• **TEXT BLOCK**:
▼

2) I have parallelised BUFGs. Basically in my design MMCM generates 3 different clocks. Two cascaded BUFGCTRLs select one of them, which is driving two independent BUFGCE's. One of them has CE constantly assigned to 1 ( BUFGCE_X0Y134 ) and the other one ( BUFGCE_X0Y236 ) is controlled by a FF, which is clocked by BUFGCE_X0Y134.
3) I have setup the following constraint for CLOCK ROOT balancing:
set_property CLOCK_DELAY_GROUP clk_and_clk_gated_4 [get_nets {clk[4] clk_gated[4]}]
clk[4] is the net driven by BUFGCE_X0Y134, whereas clk_gated[4] is the net driven by BUFGCE_X0Y236.
Don't know whether that makes any difference, but to let you know. The clk[4] is driving logic both in Partial Reconfiguration region as well as Static region, whereas clk_gated[4] is driving logic located only in Static region.
Honestly speaking simple clock gating should not be so complicated, I must be still doing something fundamentally wrong, so would appreciate your further comments.
Cheers,
Arsen.
10-23-2018 09:19 AM
First you still have too many clock buffers in this design. Normally the path would go straight from the MMCM to the two parallel BUFGCEs. You say you are also doing clock MUXing - this will add one more BUFGCTRL, but you have a total of 3 in series - that is one more than you need.
But the real problem is the route from your BUFGCTRL to the two BUFGCEs - the routes are VERY unbalanced; one is 1.575ns and the other is 0.425ns. These are not timed at the same corner - [SLOW_MAX] vs. [SLOW_MIN], but the difference between them is much larger than what one would expect from the different timing corners (they should be closer to 10% different). I don't know why this is - it is the same net going to two different BUFGCEs - maybe the BUFGCEs are too far apart? If so you may consider placing a LOC constraint on the BUFGTRL and the 2 BUFGCEs.
But, ultimately, you are trying to do clock gating at 600MHz - that simply may not be possible. The clock tree of your ungated clock (BUFGCE_X0Y134) takes 2.666ns to get to the gating flip-flop - this is significantly larger than your period of 1.666ns. Generally clock gating is used to generate really slow clocks from medium speed clocks - it may be impossible to use a clock this fast as the source for clock gating.
Why don't you just generate the slower clock in the MMCM. If you need it to be MUXed, then generate both sets of clocks you need and MUX them both...
Avrum

▲

• **DATA RECORDS**:
▼

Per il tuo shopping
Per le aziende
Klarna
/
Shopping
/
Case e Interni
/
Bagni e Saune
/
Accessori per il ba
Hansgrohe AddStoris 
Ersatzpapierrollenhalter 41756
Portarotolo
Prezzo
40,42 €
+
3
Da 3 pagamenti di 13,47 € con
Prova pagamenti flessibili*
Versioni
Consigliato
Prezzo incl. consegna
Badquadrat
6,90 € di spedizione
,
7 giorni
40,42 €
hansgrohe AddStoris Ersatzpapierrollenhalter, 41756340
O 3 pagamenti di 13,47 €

▲

• **INSTRUCTIONS**:
a) In the clock gating thread, what delays are given for the two routes from the BUFGCTRL to the two BUFGCEs?
b) Summarize the clock gating thread in two sentences.
Rely only on the clock gating thread, not the records.

• **RESPONSES PER TASK**:
a) One route is 1.575ns and the other is 0.425ns.

b) A design has an MMCM generating three clocks, cascaded BUFGCTRLs selecting one of them, and two parallel BUFGCEs, one always enabled and one controlled by a flip-flop, balanced with a CLOCK_DELAY_GROUP constraint. The reply says the design has one more clock buffer than needed, the routes to the two BUFGCEs are very unbalanced, and clock gating at 600MHz may not be possible, so the slower clock could instead be generated in the MMCM.